Despite tougher conditions for landlords, with Savills forecasting rents to grow by a further 18.1 per cent by 2028 there is still significant opportunity for those less reliant on debt, particularly for those with a portfolio furthest from London, with Savills forecasting 9.2 per cent returns for the North West.

But struggles in the private rented sector are also expected to spur on institutional landlords, and both Build to Rent and Purpose Built Student Accommodation are expected to play an increasingly important role looking forward, says Savills.

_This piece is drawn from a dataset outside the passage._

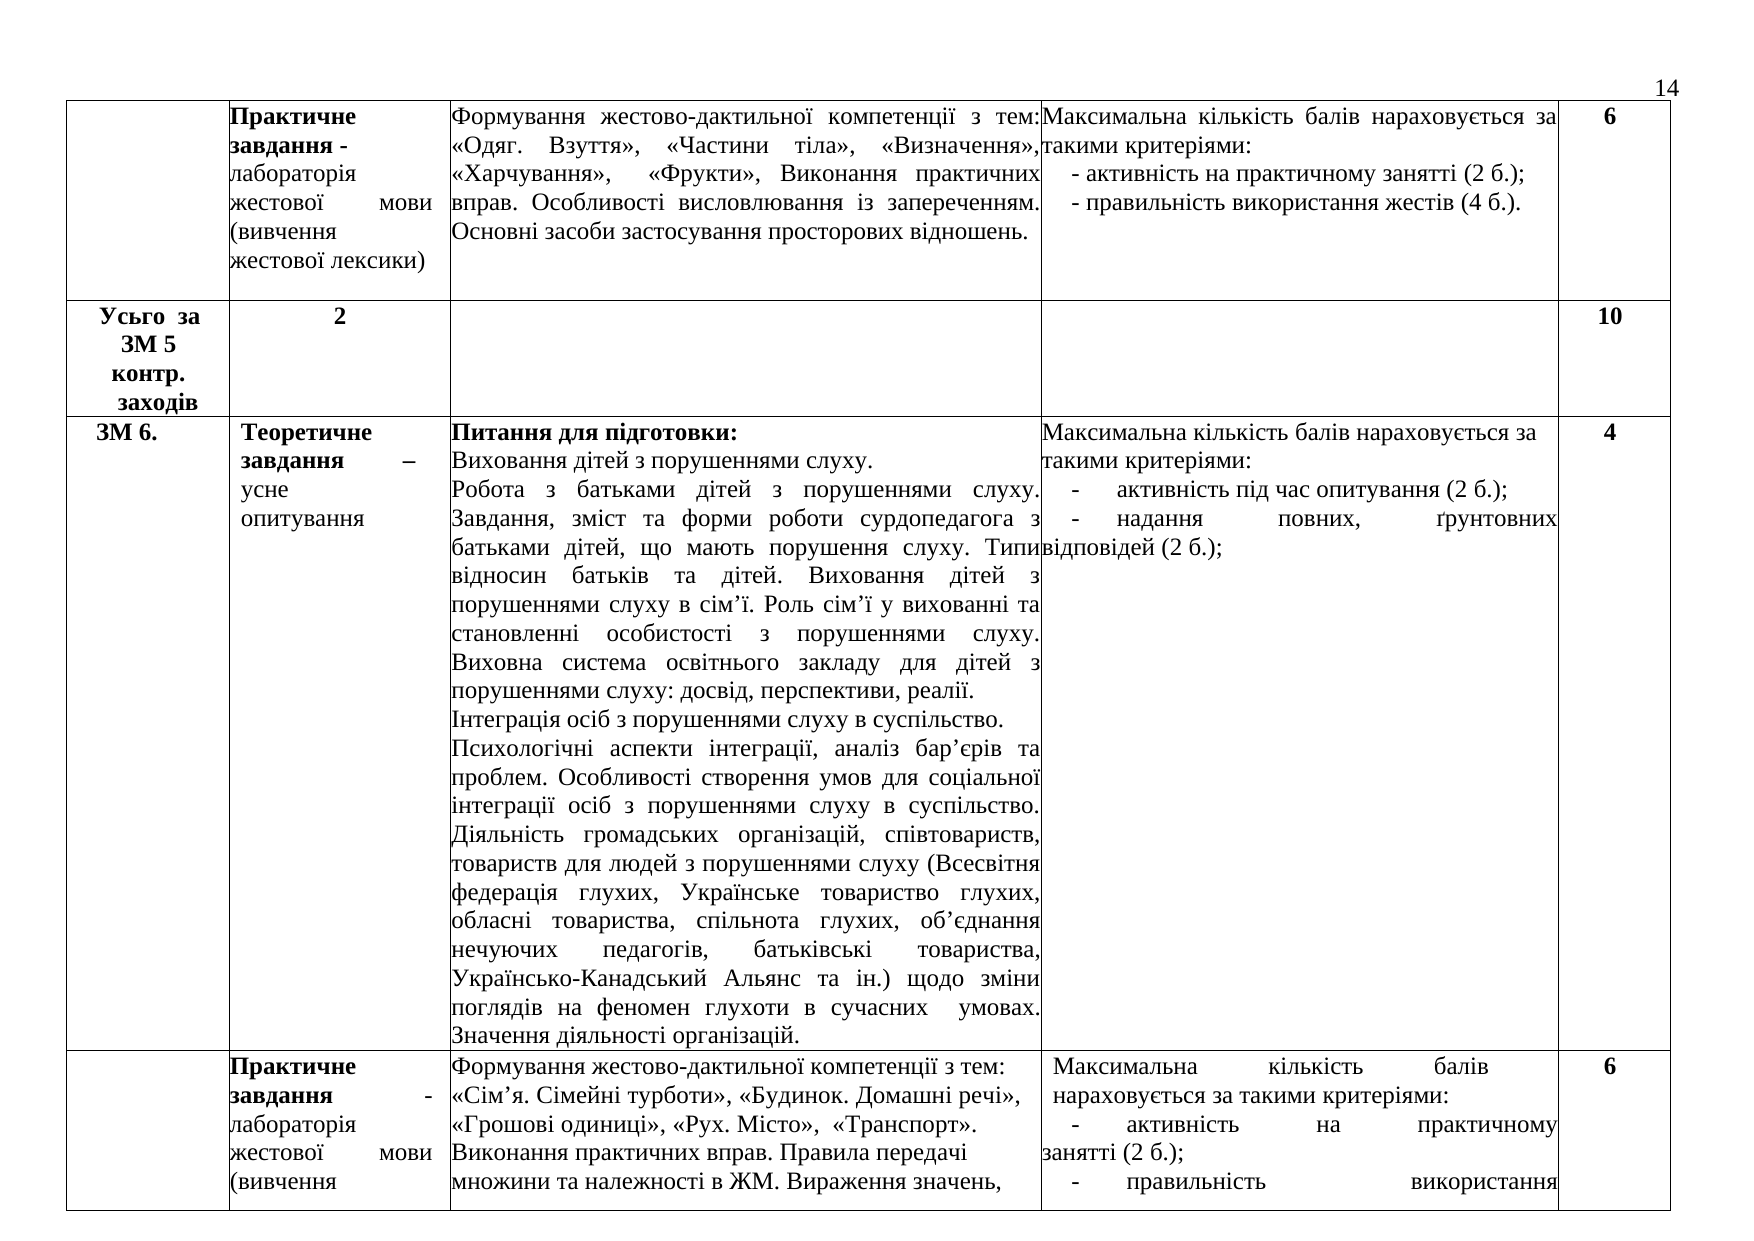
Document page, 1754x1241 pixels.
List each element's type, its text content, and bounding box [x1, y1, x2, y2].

These are Savills residential themes and top pics for 2024:

·         Even though costs of debt are expected to stay “higher for longer”,  progressive cuts in the cost of mortgage debt over the next five years should open up capacity for a return to house price growth and an increase activity levels. Savills has forecast mainstream house prices to return to growth by 2025;

·         Prices remain 19 per cent below their 2014 peak in prime central London and is overdue a recovery. But such recovery will have to take place in a much tighter tax and regulatory environment than before, at a time when the current parliamentary opposition has non-doms tax status and overseas buyers stamp duty firmly on its radar;

·         The prospect of a more widespread recovery in market conditions will come as welcome news to a housebuilding industry, which has been at the sharp end of the housing market downturn of the past year. Coinciding with the cessation of Help to Buy, substantial increase in build costs and a substantial shift in planning policy this has been a bruising experience;

·         Buoyed by a burst of strong rental growth, larger equity-rich landlords have been much better placed to weather the storm, being able to take a more sanguine view on the impact of the end of the Assured Shorthold across a portfolio which diversifies tenant specific risks;

·         But the benefits to developers of selling built-to-order units off-plan (post Help to Buy), looks more conducive to the process of assembling portfolios of energy-efficient, new-build residential homes than ever.

Top picks:

·         Best in Class: Whenever a market is in the late stages of a downturn or the early stages of a recovery, it’s the properties that are Best in Class that perform most strongly. It’s a combination of location, situation, aesthetics and quality of accommodation. Difficult to describe but you know it when you see it;

·         Retirement for rent: The emergence of new players and new models in the retirement housing sector, backed up by a structural imbalance in demand and supply underpins this year’s residential investment pic;

·         Partnerships with an affordable twist: While delivering a new generation of new towns is a laudable aspiration, the timescales, trials and tribulations involved in bringing these into being suggest it remains one for the evangelists. With a shift in focus to the delivery of affordable homes in the event of a change in government, the agency expects to see more partnerships between developers and affordable housing providers, especially the new generation of “for profits”.